Was haltet ihr von der LGBTQ+ Community?

11 Antworten

Ich habe absolut nichts gegen die sexuelle oder romantische Orientierung bzw. Geschlechtsidentität (bzw. bei Intersexuellen gegen den Körper) von Personen, die ich persönlich zu LGBTQ+ zähle. Ob ich die Personen selbst mag, hängt von anderen Faktoren ab.

Was Transgender (also auch Non-Binary, Genderfluid, ...) angeht, so finde ich, man ist nur trans, wenn man Geschlechtsdysphorie empfindet, also ein Unwohlsein, Ekel, Trauer, Wut oder Suizidgedanken, wenn man die eigenen biologischen Geschlechtsmerkmale sieht oder entsprechend diesen angesprochen wird (er/sie, Vorname, ...). Denn sonst wäre es ja unlogisch bzw. unnötig, das zu ändern. Ich hasse es, wenn Leute sich, nur um "Aufmerksamkeit" zu bekommen, als Non-Binary bezeichnen, denn durch diese Leute ist der Glaube sehr weit verbreitet, es ginge allen Non-Binary-Personen nur um Aufmerksamkeit.

Was Sexualitäten angeht, so zähle ich sämtliche Personen zu LGBTQ+, die nicht entweder als Mann ausschließlich auf Frauen stehen oder als Frau ausschließlich auf Männer stehen. Ein FtM-Transgender, der ausschließlich auf Frauen steht, zählt selbstverständlich zu LGBTQ+, aber nicht aufgrund seiner Heterosexualität.

Dasselbe gilt für romantische Orientierungen.

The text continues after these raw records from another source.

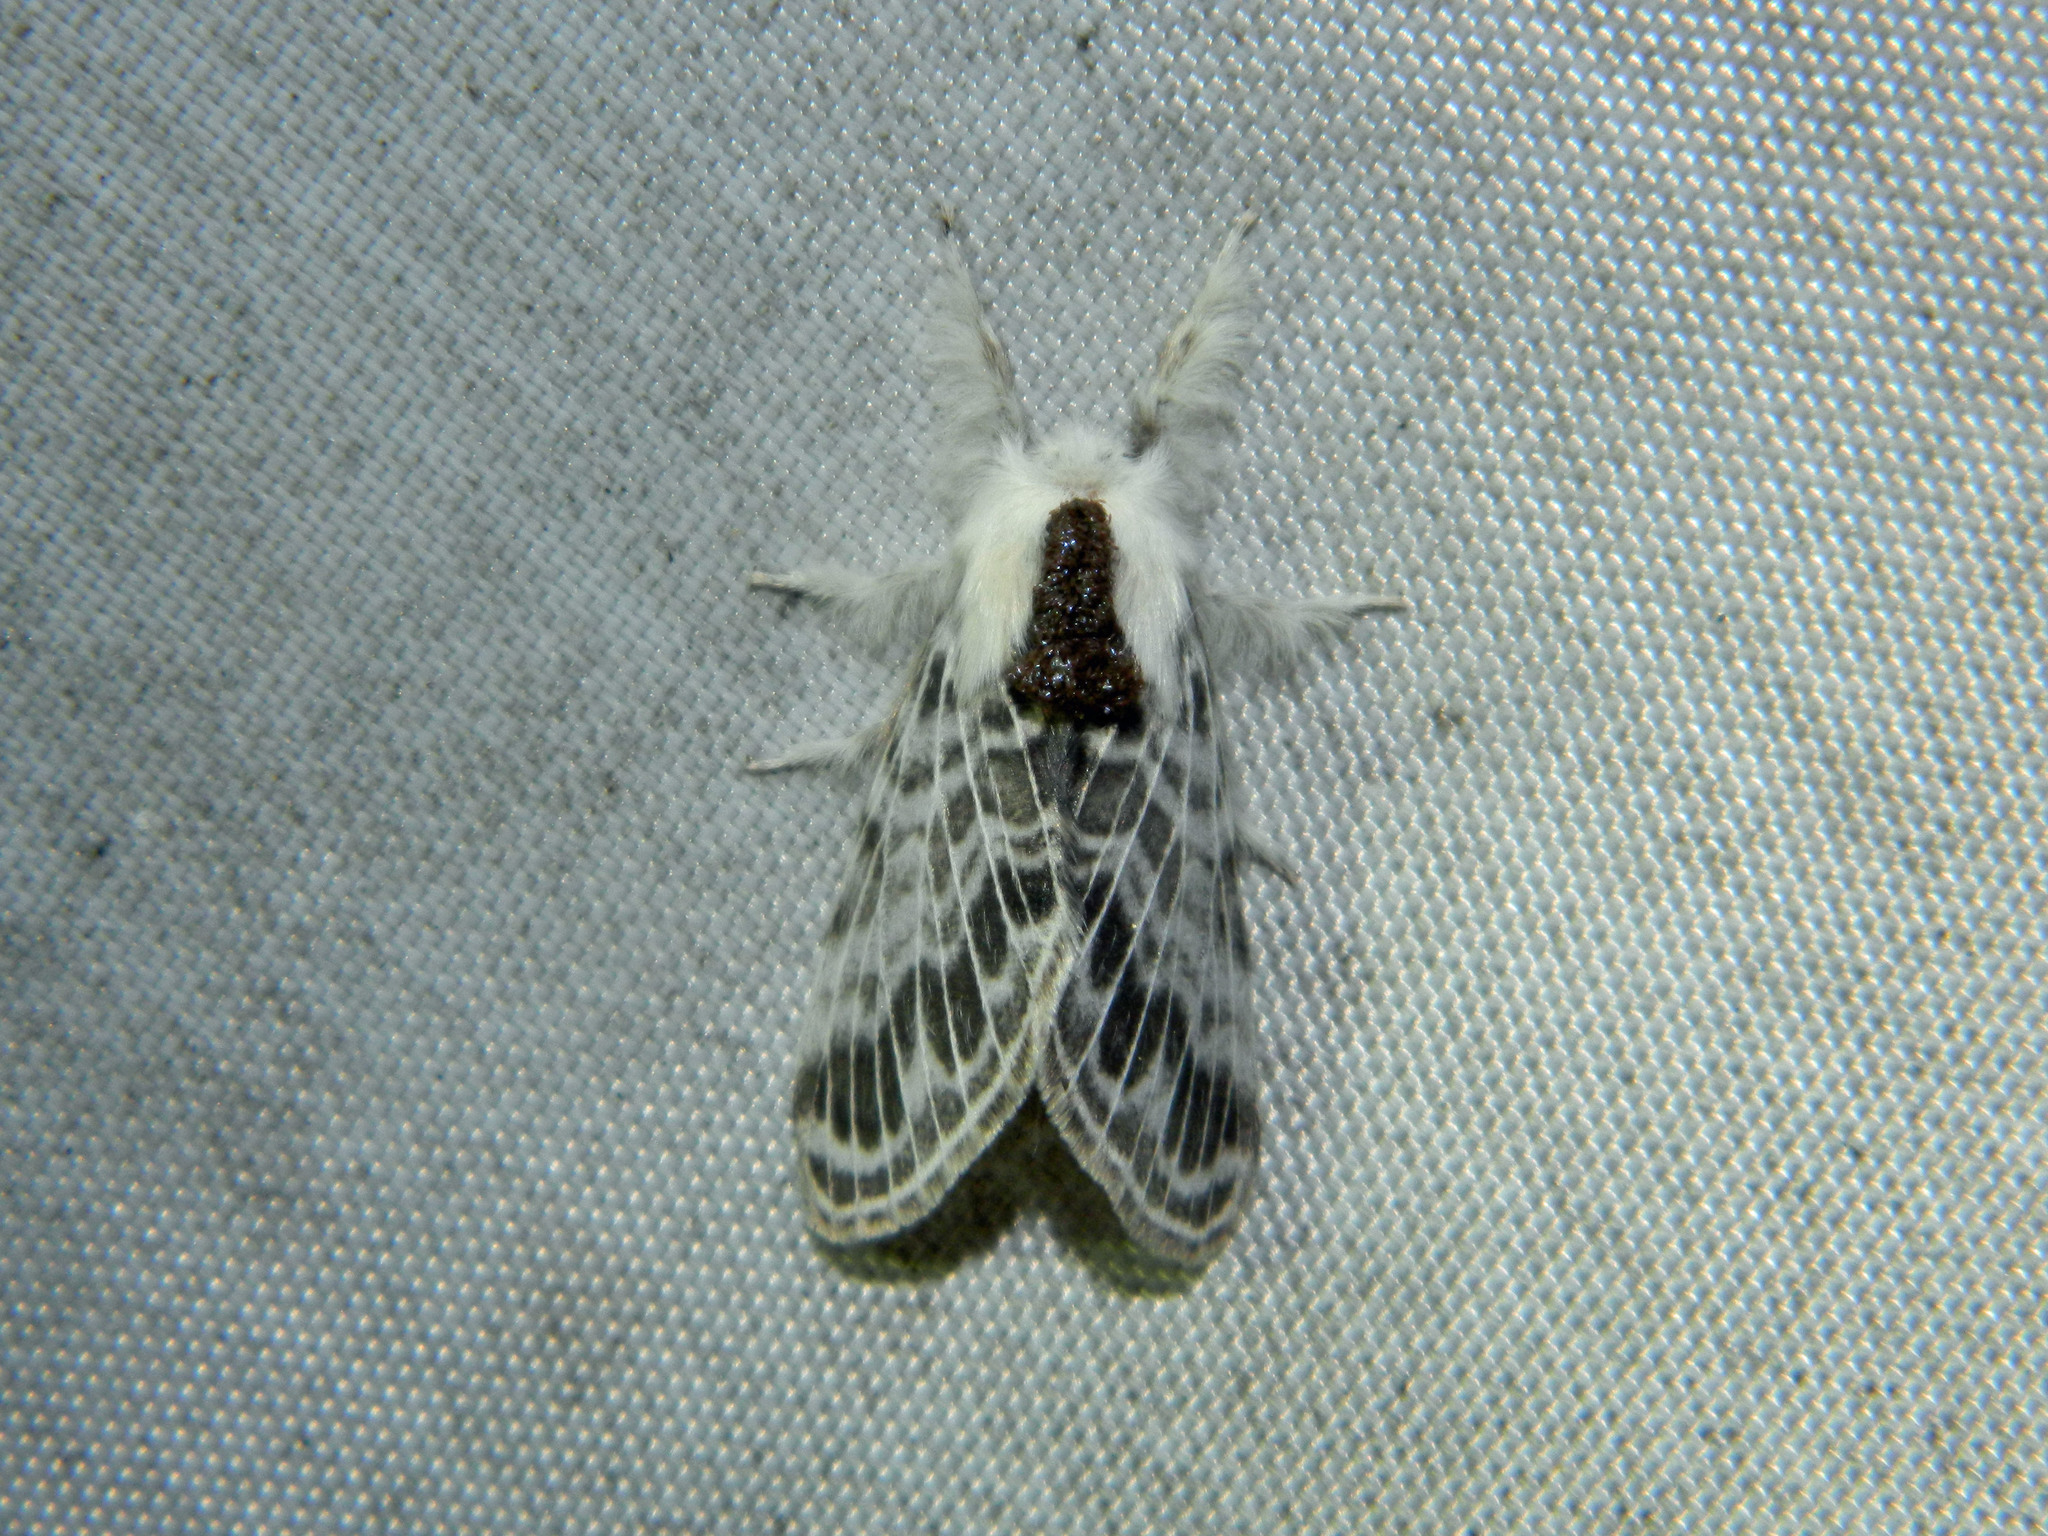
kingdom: Animalia
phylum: Arthropoda
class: Insecta
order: Lepidoptera
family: Lasiocampidae
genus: Tolype
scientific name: Tolype laricis
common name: Larch tolype moth
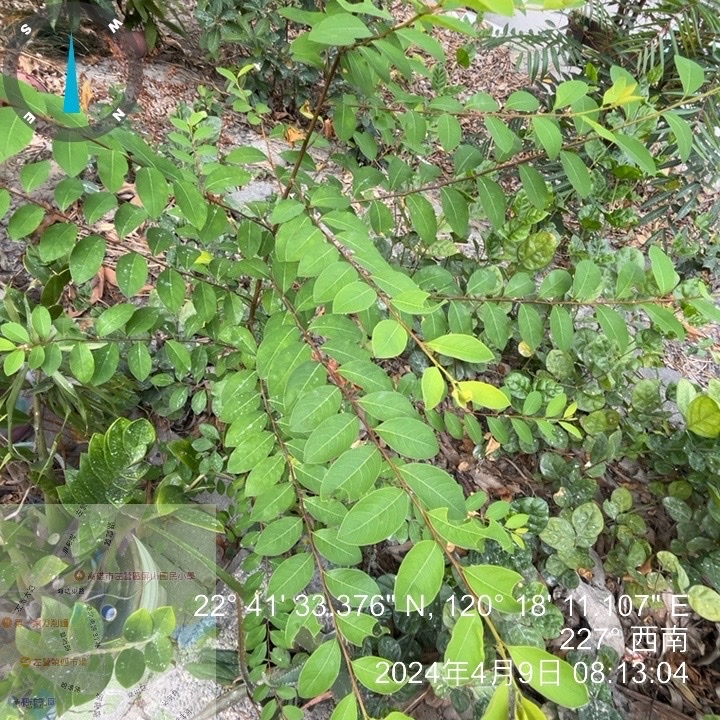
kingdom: Plantae
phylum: Tracheophyta
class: Magnoliopsida
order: Malpighiales
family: Phyllanthaceae
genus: Flueggea
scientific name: Flueggea virosa
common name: Common bushweed
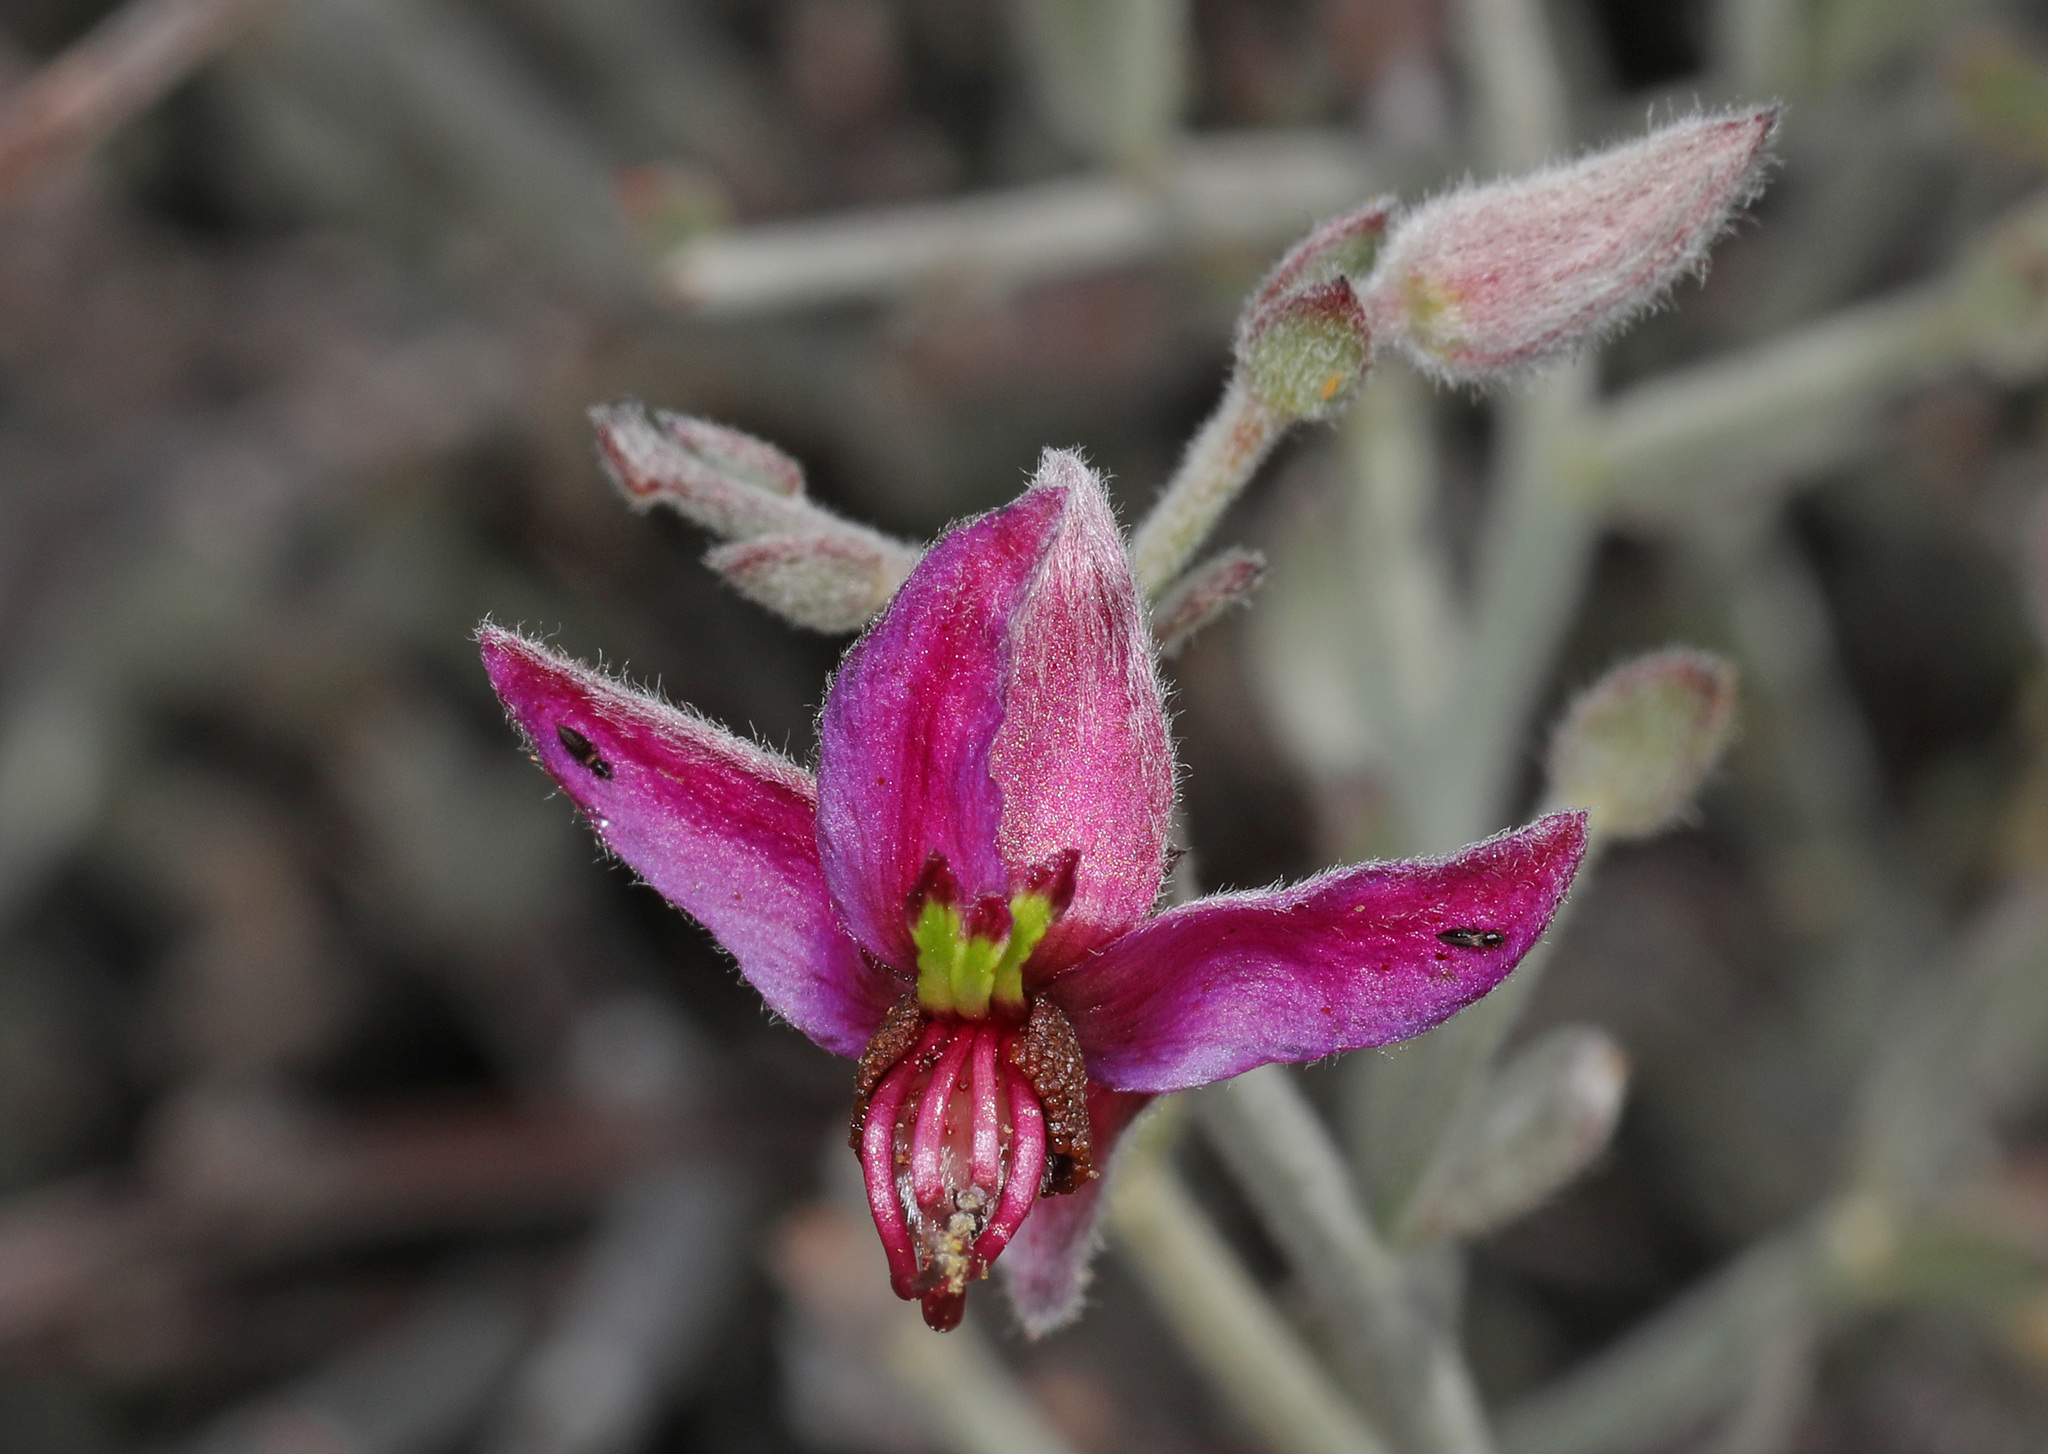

Wer als Mann nicht ausschließlich Beziehungen mit Frauen eingehen würde, oder als Frau nicht ausschließlich Beziehungen mit Männern eingehen würde, zählt für mich zu LGBTQ+.

Fetischisten zähle ich persönlich nicht zu LGBTQ+, da ich LGBTQ+ auch für etwas halte, für das man öffentlich kämpfen kann (Nicht-Heterosexuelle wollen Akzeptanz und Ehe; Transgender wollen Akzeptanz und rechtliche bzw. körperliche Angleichungsmöglichkeiten; Intersexuelle wollen rechtliche Entscheidungsfreiheit über ihr Geschlecht und wollen keine Operationen im Säuglingsalter ohne Notwendigkeit), und da bei LGBTQ+ auch Kinder sind, kann man nicht unbedingt in der Öffentlichkeit Fetische präsentieren.

Pädophilie zähle ich persönlich nicht zu LGBTQ+, da man Pädophile und Kinder eher voneinander fernhalten sollte, und da man ja nicht sagen kann "Nur Homosexuelle ab 14/18 zählen zu LGBTQ+", muss man die Pädophilen ausschließen.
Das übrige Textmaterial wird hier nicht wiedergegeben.